Rangoon Factory Hunger Strike Enters Third Day
By Nyein Nyein 28 May 2012
Forty-five steelworkers have continued their hunger strike for a third day at Yangon Crown Steel Factory in Myauntakar Industrial Zone in Rangoon’s Hmawbi Township as representatives of the workers entered into talks on Monday with the factory manager and Director General of the Worker Supervisory Office Win Shein.
In addition to the hunger strikers, some 400 workers out of a factory staff of 700 are on strike for a ninth consecutive day in protest at refused wage demands.
“Forty-five men are on hunger strike for a third day,” said labor activist Kyaw Wunna. “Of that number, seven men have collapsed and one has been hospitalized.”
On Friday, 25 men went on hunger strike when the factory owner refused to meet workers’ demands for increased pay. Workers at the steel factory earn a basic wage of 160 kyat (less than US $0.20) a day. The 25 were joined by an additional 20 men over the weekend. Monthly incomes, including overtime and various allowances, range from 4,500 to 10,000 kyat ($5.35 to $12). The workers are demanding an increase to a minimum daily wage of 1,600 kyat across the board.
“The hunger strikers said they will stop when the salary demands are met,” said Kyaw Wunna.
Well-known Buddhist monk Shwe Nya War Sayadaw U Pinnyasiha has been providing lunch and dinner for the remaining strikers at Myauntakar factory, as well as at a factory in Taikkyi, in northern Rangoon Division, where several hundred workers are also on strike demanding wage increases from the South Korean-owned EMG garment factory.
Speaking to The Irrawaddy, Sayadaw U Pinnyasiha said, “I have urged the men to stop the hunger strike, but they are strong willed and are continuing.”
In the meantime, workers’ strikes have apparently gained momentum and spread to factories in Hlaing Tharyar, Shwepyithar, Hmawbi and Taikkyi.

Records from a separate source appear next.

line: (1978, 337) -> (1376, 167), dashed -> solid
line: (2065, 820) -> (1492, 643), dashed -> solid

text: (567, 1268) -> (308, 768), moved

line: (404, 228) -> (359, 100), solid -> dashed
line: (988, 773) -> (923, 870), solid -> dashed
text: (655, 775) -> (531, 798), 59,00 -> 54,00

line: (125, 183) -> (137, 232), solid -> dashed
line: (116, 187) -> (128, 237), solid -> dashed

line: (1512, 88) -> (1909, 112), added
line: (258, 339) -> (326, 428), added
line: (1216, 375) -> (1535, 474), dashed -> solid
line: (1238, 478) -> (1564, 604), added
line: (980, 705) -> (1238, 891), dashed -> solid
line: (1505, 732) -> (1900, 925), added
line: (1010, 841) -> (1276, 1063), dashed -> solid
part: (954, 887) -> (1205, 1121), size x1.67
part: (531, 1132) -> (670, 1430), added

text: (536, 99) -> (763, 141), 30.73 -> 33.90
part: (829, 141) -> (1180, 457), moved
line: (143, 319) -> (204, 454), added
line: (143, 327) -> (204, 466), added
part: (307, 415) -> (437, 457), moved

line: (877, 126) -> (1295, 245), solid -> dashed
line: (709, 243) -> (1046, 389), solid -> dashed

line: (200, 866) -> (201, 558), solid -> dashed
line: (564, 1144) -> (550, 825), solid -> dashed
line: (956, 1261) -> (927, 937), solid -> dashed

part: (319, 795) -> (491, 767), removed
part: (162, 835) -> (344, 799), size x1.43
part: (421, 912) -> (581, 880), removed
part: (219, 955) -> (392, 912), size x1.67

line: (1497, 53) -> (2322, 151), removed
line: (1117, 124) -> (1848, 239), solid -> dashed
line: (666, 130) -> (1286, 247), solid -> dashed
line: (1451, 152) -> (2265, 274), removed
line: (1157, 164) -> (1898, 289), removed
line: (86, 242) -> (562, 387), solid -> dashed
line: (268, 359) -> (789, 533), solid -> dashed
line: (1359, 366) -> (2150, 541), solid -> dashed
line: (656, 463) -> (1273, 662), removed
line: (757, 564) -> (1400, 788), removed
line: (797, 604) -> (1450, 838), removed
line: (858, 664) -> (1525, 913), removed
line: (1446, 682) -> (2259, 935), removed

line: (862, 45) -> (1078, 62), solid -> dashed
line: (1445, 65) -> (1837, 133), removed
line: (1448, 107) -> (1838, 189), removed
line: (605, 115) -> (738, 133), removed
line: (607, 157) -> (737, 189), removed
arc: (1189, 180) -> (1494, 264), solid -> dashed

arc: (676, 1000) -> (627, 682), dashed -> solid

However, factory workers resumed work over the weekend at seven Rangoon factories: Toe Myat Aung knitting factory; YJ [garments]; Nay Min Aung [garments]; Pearl [garments]; Asia Rose [garments]; Sapae Pwint Garment Factory; and Miss Tai shoe factory—which are owned by either South Korean, Chinese or Japanese firms.
U Htay, a lawyer acting as consultant for the workers, said, “The employees [at the seven factories] had to go back to work because they cannot survive any longer, and need to support their families.”
On the other hand, Hi Mo wig factory workers said they will continue strike action until their demands are met despite some strikers suffering from health problems.
Myo Aung, the director-general of Naypyidaw’s Labour Registration Department, met with Hi Mo workers and their representatives on Monday.
Thida Htun, a female employee at Hi Mo factory, told The Irrawaddy on Monday afternoon that no agreement has yet been reached.
“We want our salaries increased as per the agreement we made three weeks ago,” she added.
She said that the director-general had handed the workers’ representatives a form letter to fill in which would address their concerns.
“We will submit this letter to five departments, including the Labour Office,” Thida Htun said. “And we hope that they will honour the agreement [to increase salaries to 30,000 kyat per month] which was made three weeks ago.”